LlamaFarm provides direct access to high-performance Polars-based data buffers for advanced streaming and feature engineering use cases.

Why Polars Matters for Anomaly Detection

In streaming anomaly detection, Feature Engineering Latency is the biggest bottleneck—not model inference:

OperationTypical Latency
Isolation Forest inference~1ms
Rolling std of 10,000 rows (Pandas)10-50ms
Rolling std of 10,000 rows (Polars)<1ms

The Problem: To detect if "$500" is anomalous, the model needs context—"Is $500 normal for this user?" This requires calculating rolling statistics over a history window. In Pandas, this creates a major latency bottleneck.

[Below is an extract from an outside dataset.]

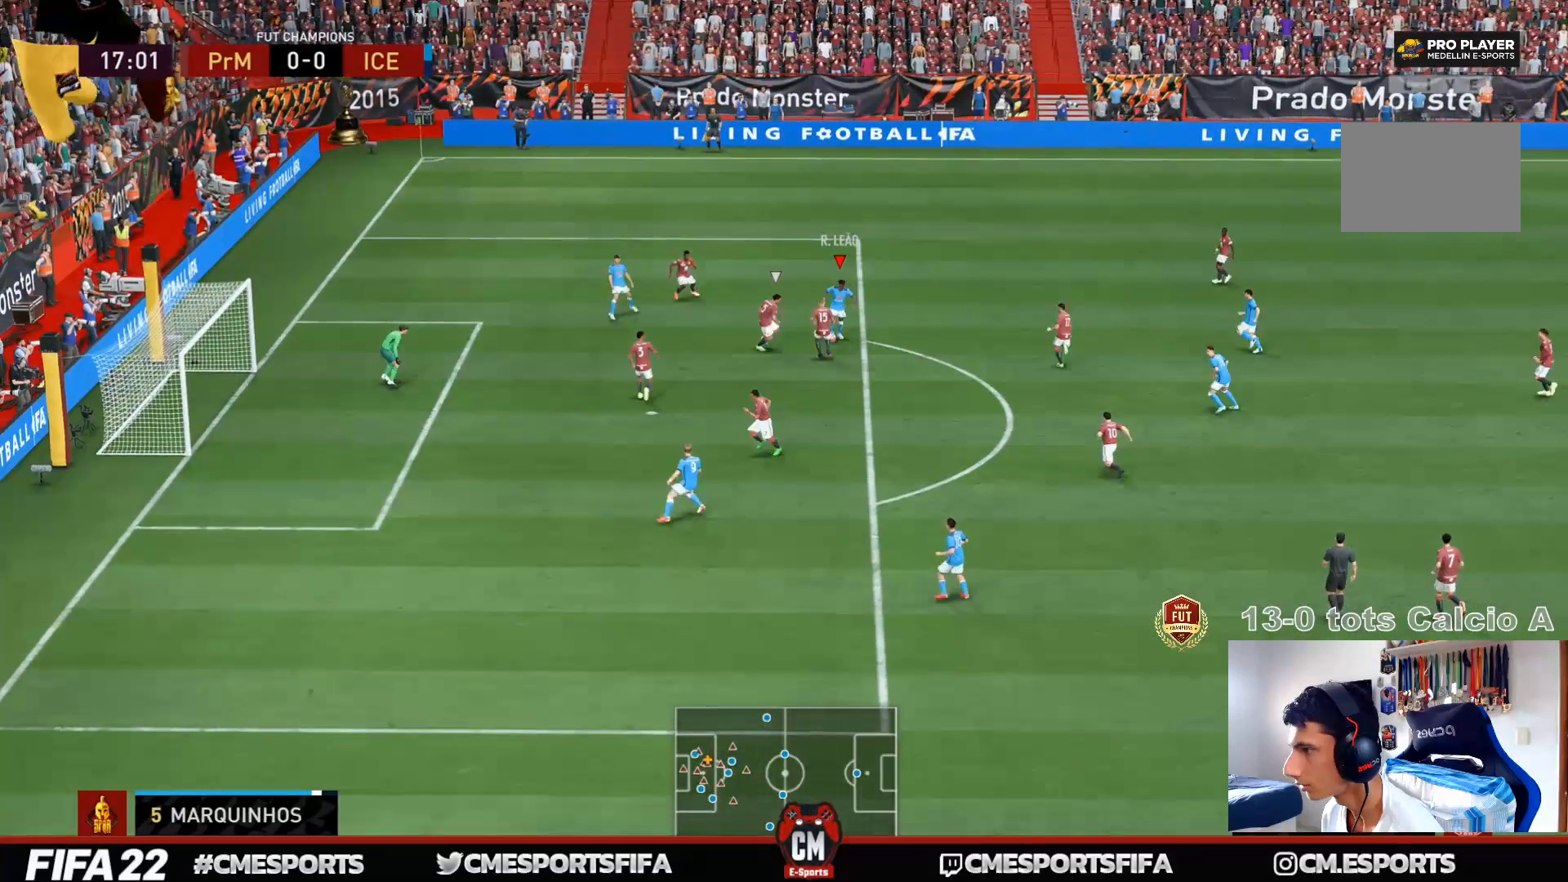
{"dt_ms": 500, "buttons": [], "left_stick": "down-left", "right_stick": "center", "events": [[100, "left_stick", "left"], [133, "right_stick", "center"], [367, "left_stick", "down-left"]]}
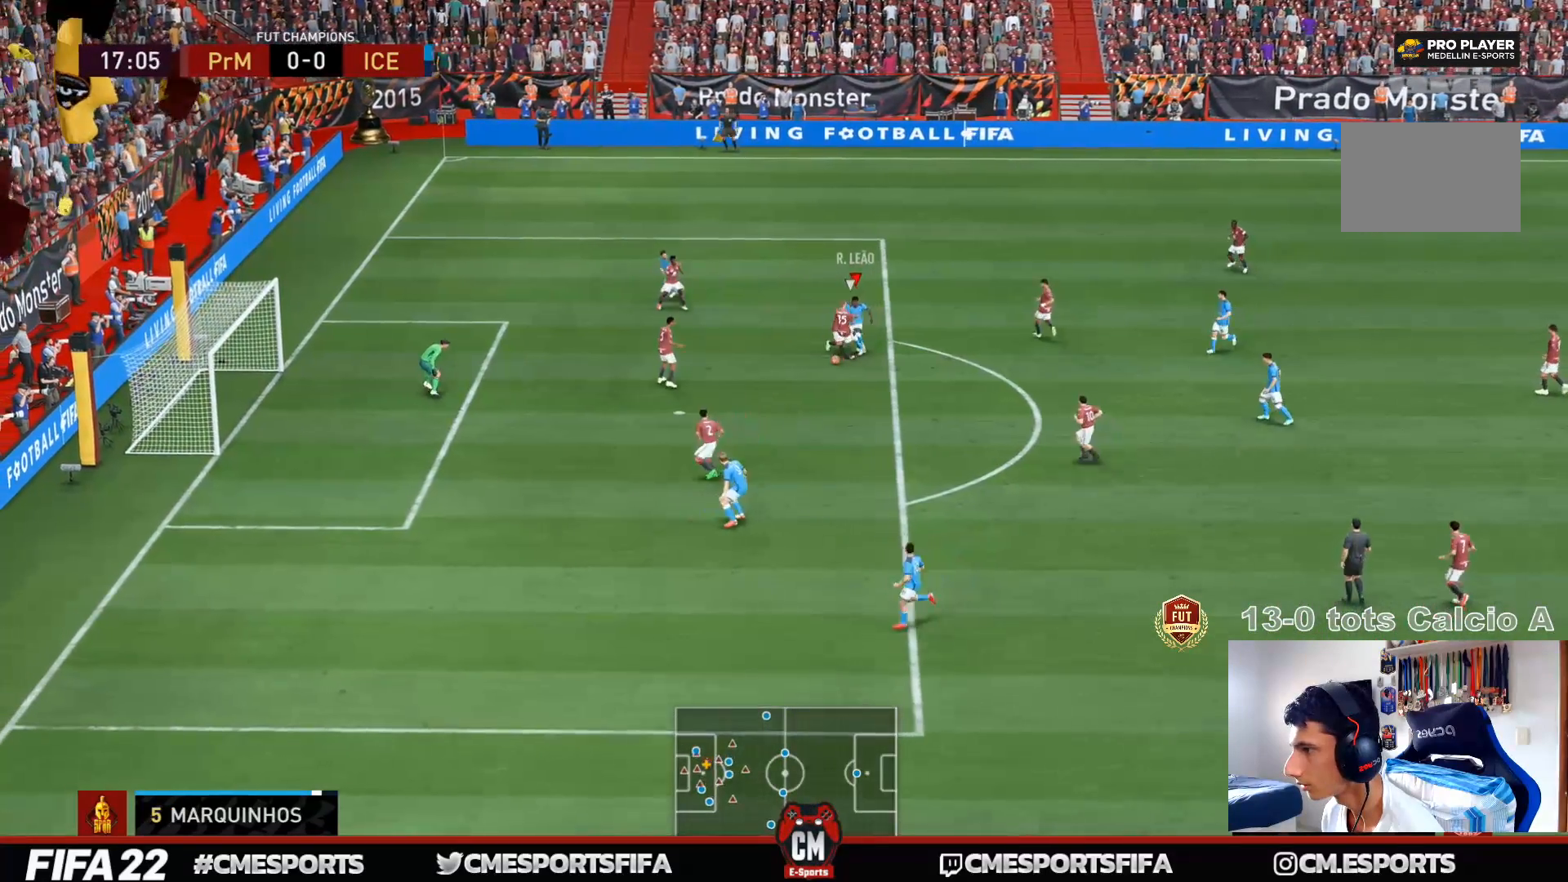
{"dt_ms": 500, "buttons": [], "left_stick": "down", "right_stick": "center", "events": [[133, "left_stick", "down"]]}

The Solution: Polars is a columnar data store written in Rust with:

  1. Apache Arrow Memory Format - No copy-on-append, efficient memory allocation
  2. SIMD Vectorization - Calculate mean of 2,000 numbers in the same CPU cycles as 2 numbers
  3. Parallel Execution - Compute rolling stats for ALL columns simultaneously across CPU cores
  4. Cold Start Handling - fill_null(0.0) ensures valid feature vectors from the very first transaction

Overview

Polars buffers are the "data substrate" underlying LlamaFarm's streaming anomaly detection. While most users should use the Streaming Anomaly Detection API directly, the Polars Buffer API is available for:

  • Custom feature engineering pipelines
  • Integration with external ML systems
  • Manual control over data lifecycle
  • Building custom streaming analytics

Key Features:

  • High-performance columnar storage using Polars DataFrames
  • Automatic sliding window truncation (memory never grows indefinitely)
  • Rolling feature computation (mean, std, min, max) with SIMD + parallel execution
  • Lag features for temporal patterns
  • Sub-millisecond append performance
  • Cold start handling with null filling

How the Data Flows

Understanding the internal data flow helps you optimize your pipeline:

┌─────────────────────────────────────────────────────────────────────────────┐
│ DATA FLOW VISUALIZATION │
├─────────────────────────────────────────────────────────────────────────────┤
│ │
│ Step 1: INIT → [] │
│ │
│ Step 2: INGEST → {"amount": 100} │
│ (Tick 1) ↓ │
│ [100] ← Polars converts dict to 1-row DataFrame │
│ │
│ Step 3: STACK → {"amount": 150} │
│ (Tick 2) ↓ │
│ [100, 150] ← pl.concat (Arrow memory - no copy) │
│ │
│ ... │
│ │
│ Step 101: TRUNCATE → {"amount": 200} │
│ (Tick 101) ↓ │
│ [150, ..., 200] ← tail(window_size) drops $100 │
│ │
│ Step 102: COMPUTE → rolling_mean = 175.0 │
│ (SIMD) (Calculated instantly with vectorization) │
│ │
│ Step 103: EXPORT → [200.0, 175.0, ...] │
│ (to NumPy) (Raw value + Context features for model) │
│ │
└─────────────────────────────────────────────────────────────────────────────┘

Cold Start Behavior

During the first few ticks, rolling features have insufficient history:

TickBufferrolling_mean_5rolling_std_5What Happens
1[100]100.00.0std is null → filled with 0.0
2[100, 150]125.035.362 values, real std
5[100, 150, 120, 80, 200]130.045.83Full 5-value window

The fill_null(0.0) ensures your model always receives valid numeric vectors, even from the very first transaction. No crashes, no NaN errors.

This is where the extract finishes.